• TEXT PASSAGE
*** Block opens ***

Evidences and Departure to a New
Theory
Evidences of re-intermediation are in plenty. There are, however, other related changes
in the market, such as in the emergence of a novel framework of liability (Valimaki &
Martikainen, 2001), or the emergence of new relationships between the wholesaler and
the retailer (Nettesine & Rudi, 2000), or in offerings of greatly dispersed prices (Pan,
Ratchford & Shankar, 2001). Several databased searches and research on price offerings
on the electronic commerce have shown that prices offered on Internet are often not lower
than other modes of retail sales. Internet pricing has shown personalized effects based
on quality differentiation and on personalized offerings. Ecom offerings have been
compared to mass customization (Wind & Rangaswamy, 2000), necessitating the spawn-
ing of very large number of novel intermediaries. Technology has allowed firms to
identify and track customers, on the online stores as also on Web sites. Firms now can
create individual consumer profiles matched by all other relevant information on choices,

demographics, cultures, and preferences. Internet retailers can deploy complex pricebots
and can effectively discriminate price offers based on such profiles of preferences, etc.

*** Block closes ***

Answer these about the e-commerce passage:
(a) Which citation does it give for the emergence of new relationships between the wholesaler and the retailer?
(b) What have Ecom offerings been compared to?
(c) What can Internet retailers deploy to discriminate price offers?
You won't need the items to answer.

Dataset excerpts
*** Block opens ***

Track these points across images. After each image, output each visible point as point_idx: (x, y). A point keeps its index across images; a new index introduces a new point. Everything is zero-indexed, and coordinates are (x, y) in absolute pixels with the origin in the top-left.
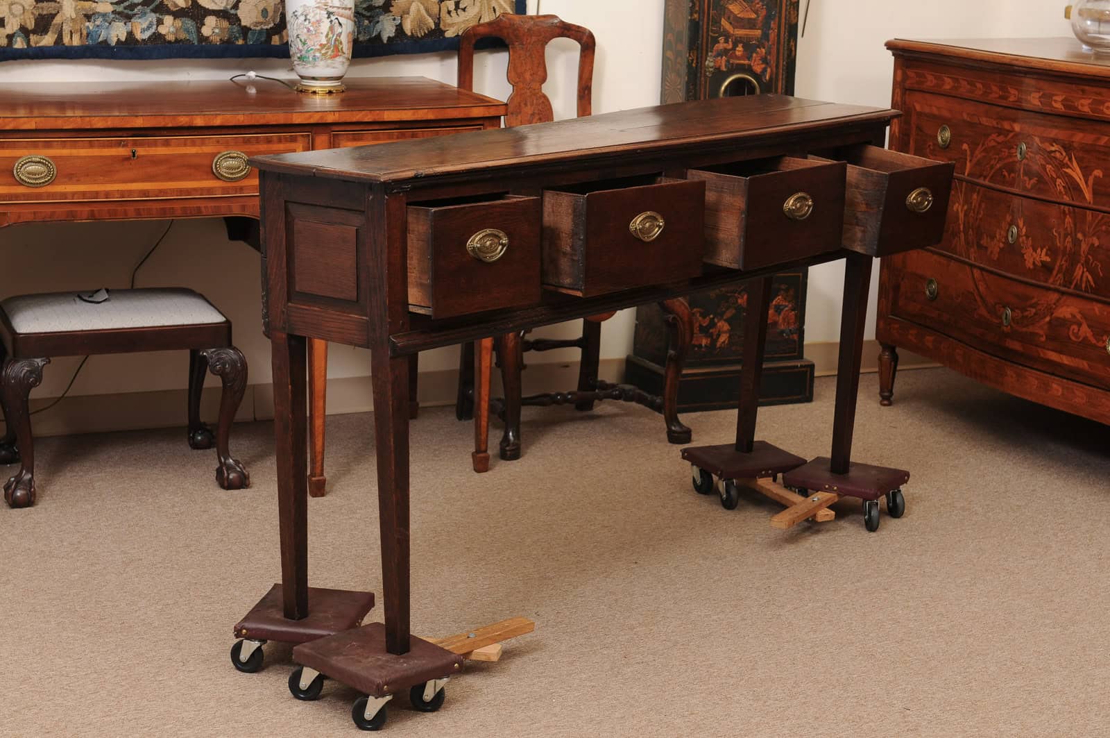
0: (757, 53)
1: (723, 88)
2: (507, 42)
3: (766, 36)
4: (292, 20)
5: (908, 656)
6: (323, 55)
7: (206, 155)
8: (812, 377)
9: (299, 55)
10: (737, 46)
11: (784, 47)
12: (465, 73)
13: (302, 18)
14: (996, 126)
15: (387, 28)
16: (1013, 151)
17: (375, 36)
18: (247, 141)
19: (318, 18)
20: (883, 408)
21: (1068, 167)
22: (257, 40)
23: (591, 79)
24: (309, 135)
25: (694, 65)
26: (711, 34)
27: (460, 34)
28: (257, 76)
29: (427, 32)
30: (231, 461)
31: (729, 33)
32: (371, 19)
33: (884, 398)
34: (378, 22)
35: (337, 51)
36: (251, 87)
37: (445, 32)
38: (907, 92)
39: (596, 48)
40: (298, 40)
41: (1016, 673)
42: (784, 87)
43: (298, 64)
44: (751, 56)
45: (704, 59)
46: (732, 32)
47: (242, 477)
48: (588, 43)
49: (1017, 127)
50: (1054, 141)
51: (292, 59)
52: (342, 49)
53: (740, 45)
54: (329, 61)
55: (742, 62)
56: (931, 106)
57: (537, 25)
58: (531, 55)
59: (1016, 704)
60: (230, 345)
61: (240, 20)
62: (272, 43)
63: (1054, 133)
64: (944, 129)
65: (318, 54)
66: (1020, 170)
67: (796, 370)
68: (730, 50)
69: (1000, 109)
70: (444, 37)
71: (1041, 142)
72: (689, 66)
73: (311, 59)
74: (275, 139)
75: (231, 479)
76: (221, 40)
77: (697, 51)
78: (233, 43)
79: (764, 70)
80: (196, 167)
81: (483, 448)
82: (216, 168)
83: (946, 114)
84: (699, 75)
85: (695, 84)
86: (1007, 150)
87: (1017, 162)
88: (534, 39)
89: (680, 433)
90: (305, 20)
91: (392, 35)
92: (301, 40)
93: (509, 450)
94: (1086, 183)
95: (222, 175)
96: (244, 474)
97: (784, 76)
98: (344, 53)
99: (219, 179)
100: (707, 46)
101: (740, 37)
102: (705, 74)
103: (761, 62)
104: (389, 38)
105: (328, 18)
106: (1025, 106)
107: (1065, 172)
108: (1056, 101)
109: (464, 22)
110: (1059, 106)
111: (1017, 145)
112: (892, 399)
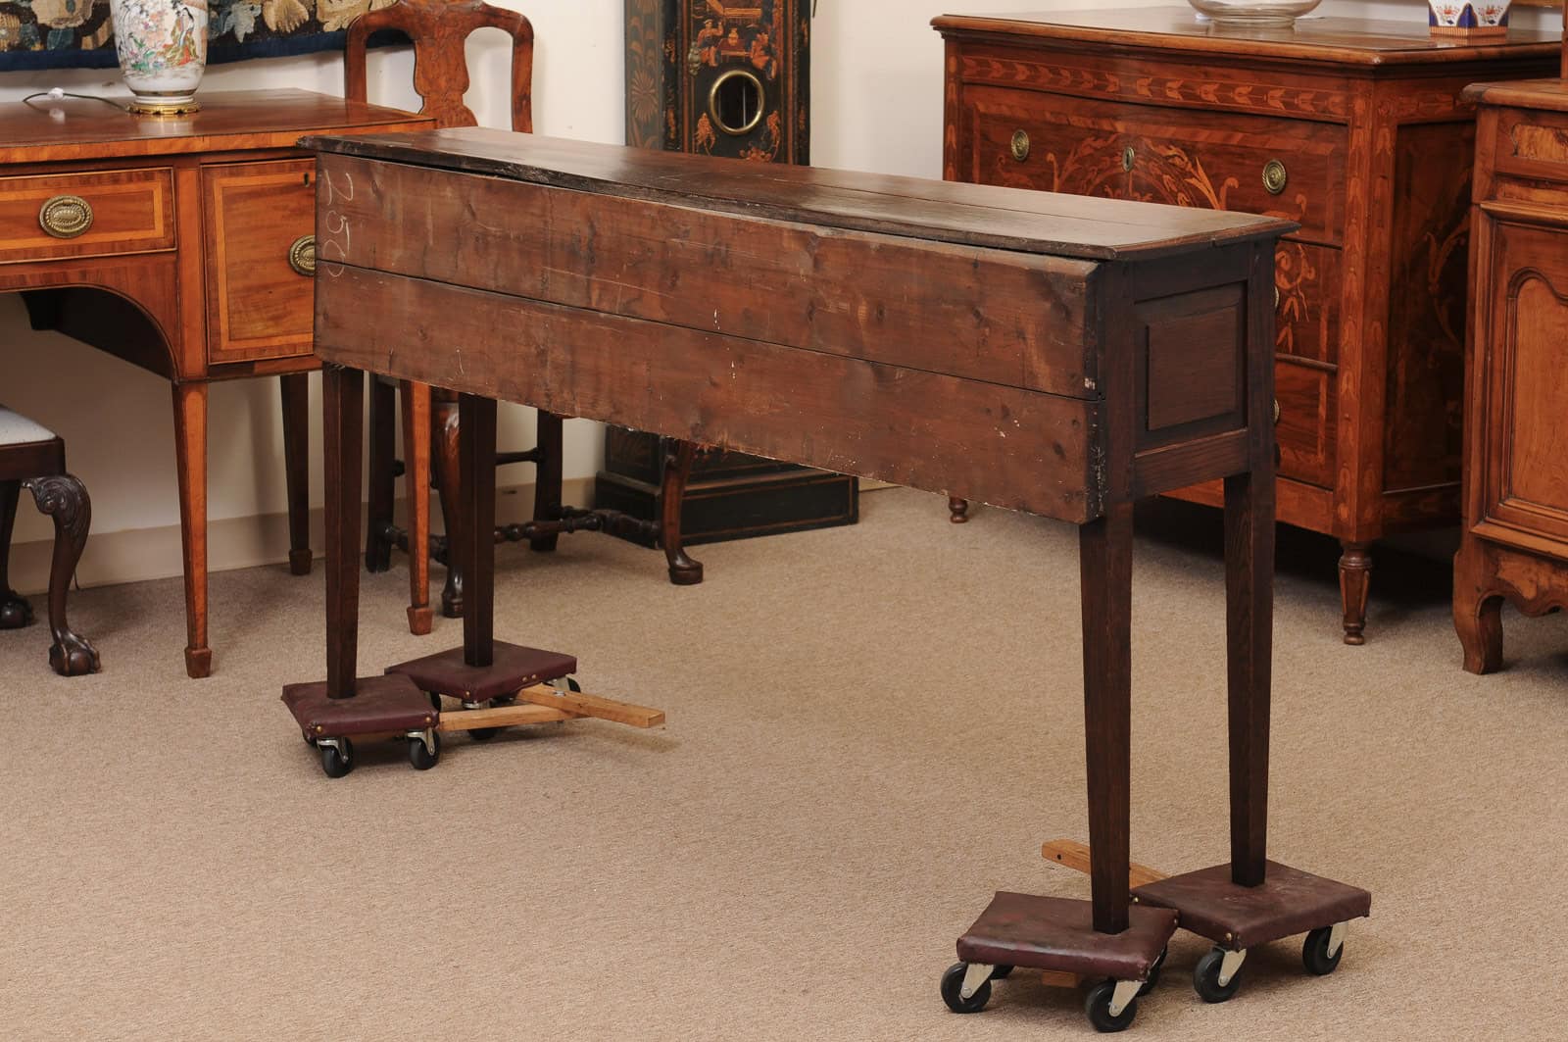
0: (758, 40)
1: (714, 91)
2: (412, 35)
3: (768, 16)
4: (122, 13)
5: (1043, 811)
6: (168, 60)
7: (27, 203)
8: (856, 492)
9: (133, 62)
10: (730, 32)
11: (793, 32)
12: (356, 80)
13: (138, 9)
14: (1091, 126)
15: (243, 23)
16: (1116, 159)
17: (227, 32)
18: (86, 182)
19: (160, 9)
20: (955, 525)
21: (1192, 176)
22: (61, 43)
23: (530, 84)
24: (170, 170)
25: (672, 60)
26: (693, 15)
27: (345, 26)
28: (65, 94)
29: (298, 25)
30: (71, 636)
31: (716, 13)
32: (220, 9)
33: (956, 512)
34: (230, 13)
35: (188, 54)
36: (57, 110)
37: (323, 24)
38: (965, 87)
39: (535, 40)
40: (132, 40)
41: (1180, 821)
42: (796, 86)
43: (133, 75)
44: (750, 45)
45: (686, 51)
46: (722, 12)
47: (89, 656)
48: (522, 35)
49: (1120, 127)
50: (1171, 142)
51: (123, 67)
52: (194, 50)
53: (734, 31)
54: (177, 69)
55: (738, 53)
56: (999, 105)
57: (452, 11)
58: (445, 53)
59: (1186, 854)
60: (63, 472)
61: (35, 17)
62: (83, 47)
63: (1170, 132)
64: (1020, 135)
65: (161, 60)
66: (1127, 185)
67: (833, 480)
68: (721, 37)
69: (1096, 104)
70: (323, 32)
71: (1154, 146)
72: (666, 61)
73: (151, 66)
74: (124, 177)
75: (74, 662)
76: (9, 45)
77: (676, 39)
78: (28, 49)
79: (768, 64)
80: (17, 220)
81: (423, 600)
82: (45, 220)
83: (1021, 114)
84: (680, 73)
85: (675, 87)
86: (1107, 158)
87: (1123, 174)
88: (448, 30)
89: (687, 569)
90: (141, 12)
91: (250, 30)
92: (136, 41)
93: (456, 604)
94: (1218, 196)
95: (53, 230)
96: (91, 654)
97: (796, 71)
98: (197, 57)
99: (52, 236)
100: (689, 33)
101: (734, 19)
102: (688, 72)
103: (763, 52)
104: (246, 34)
105: (174, 7)
106: (1131, 97)
107: (1188, 183)
108: (1171, 89)
109: (348, 9)
110: (1174, 97)
111: (1122, 151)
112: (967, 513)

*** Block closes ***

• SOLUTION FOR THIS PROBLEM
(a) Nettesine & Rudi, 2000
(b) Mass customization (Wind & Rangaswamy, 2000)
(c) Complex pricebots